(DATA TO EXAMINE)

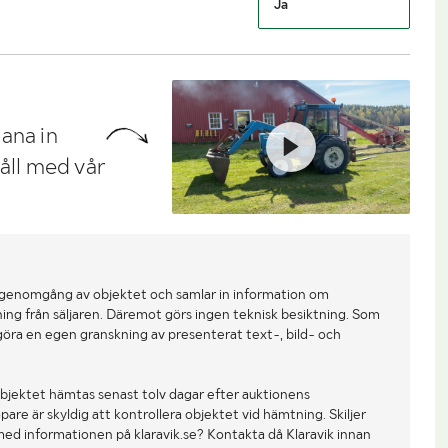
Ja
ana in
håll med vår
 genomgång av objektet och samlar in information om
ing från säljaren. Däremot görs ingen teknisk besiktning. Som
göra en egen granskning av presenterat text-, bild- och
bjektet hämtas senast tolv dagar efter auktionens
re är skyldig att kontrollera objektet vid hämtning. Skiljer
med informationen på klaravik.se? Kontakta då Klaravik innan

(End DATA TO EXAMINE)

**YOUR TASK:** Every entry above is to be copied verbatim, with the pictures removed.

**OUTPUT OF THE EXERCISE:**
Ja
ana in
håll med vår
 genomgång av objektet och samlar in information om
ing från säljaren. Däremot görs ingen teknisk besiktning. Som
göra en egen granskning av presenterat text-, bild- och
bjektet hämtas senast tolv dagar efter auktionens
re är skyldig att kontrollera objektet vid hämtning. Skiljer
med informationen på klaravik.se? Kontakta då Klaravik innan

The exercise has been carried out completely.